What is MIG Welding?


What is MIG welding?

Mig stands for Metal inert gas welding.  The American welding society calls this process “Gas Metal Arc Welding” or GMAW.   You might also hear it called “wire welding.”

In Mig welding a thin wire acts as the electrode.   This wire is fed from a spool mounted on or inside the welding machine through a flexible tube and out of the nozzle on the welding gun or torch.  The wire is fed continuously when the trigger on the welding gun is pulled.  When the trigger is pulled, it also switches on the welding current and a “shielding gas.”

An electric arc forms between this wire electrode and the workpiece and heats both metals above their melting point.  These metals mix together or “coalesce” and solidify to join the workpieces together (or into a single piece).  The metal in the parts to be joined is called the “base metal” and the metal that comes from the melting wire electrode is called “filler metal.”   Because the wire electrode melts as it is being used, the MIG wire is a “consumable electrode.”    MIG welding always adds filler metal to the joint.

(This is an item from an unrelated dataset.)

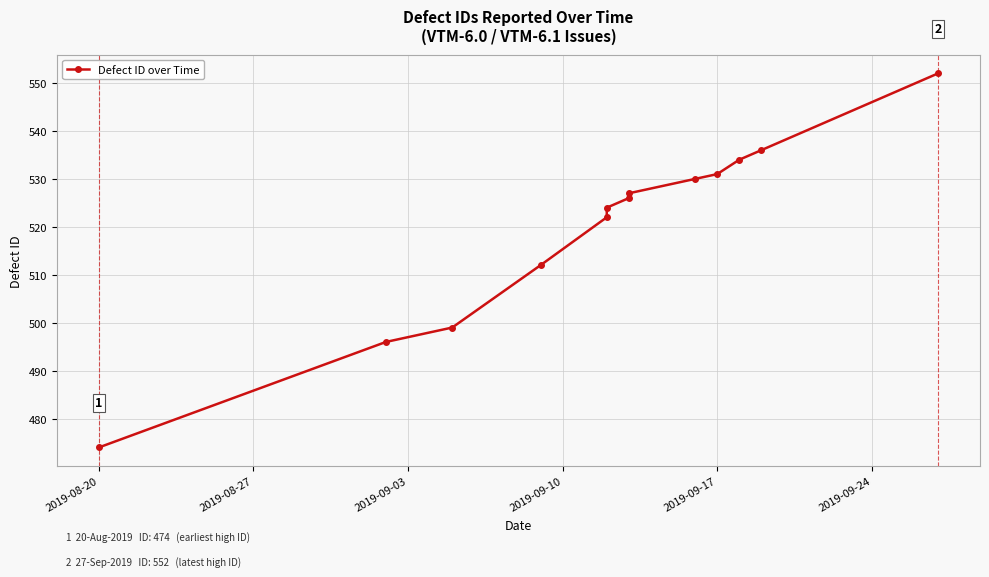

What is the average value?

520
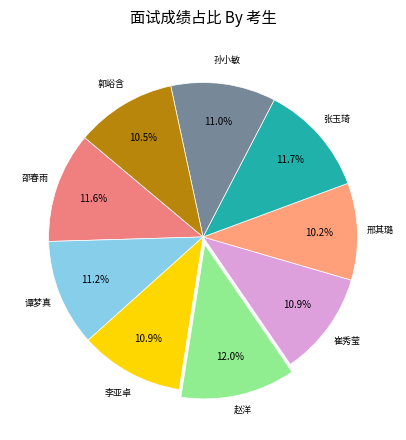

To the nearest percent, what is the average slice percentage?

11%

Here is the MIG wire being fed through the wire feeder into the flexible tube or “conduit liner”   The liner goes through the hose or “welding lead” all the way to the torch nozzle.   At the nozzle, the wire is fed through a “contact tip” and comes out at the point of the weld.

Shielding gas is also fed through the welding lead.  It goes a through a gas diffuser and flows out through the nozzle.  This shielding gas, which is often a mix of Argon and CO2 protects the molten metal from reacting with oxygen, water vapor, and other things in the atmosphere.

The shielding gas is stored in high pressure cylinders like these.    The pressure is reduced to a usable level by a device called a “regulator.”

In MIG welding, all of the machine controls are set on the machine itself.  The most important of these are polarity, wire speed and voltage.  The trigger on the gun is just and on/off switch.  For most MIG welding, the current is Direct Current or DC.  DC is like the current flowing from a car battery.  One wire is always the negative and one is always the positive.  In DC MIG welding, the electrode is usually positive, and the workpiece is negative.  The term DCEP is used,  indicating that the current is  DC, and the  electrode is positive.   This is also called “reverse polarity,” but DCEP is a more descriptive term.

In an electric circuit the current flows in a loop. In MIG welding,  the current has to flow in a complete circle from the machine, to the torch, into the work, and back to the machine.  A work lead is clamped to the work to complete the circuit from the workpiece back to the machine.

So in summary,MIG Welding is an electric arc welding process.  It uses a consumable wire electrode.  Filler metal is added automatically, and the shielding gas comes from a high pressure cylinder.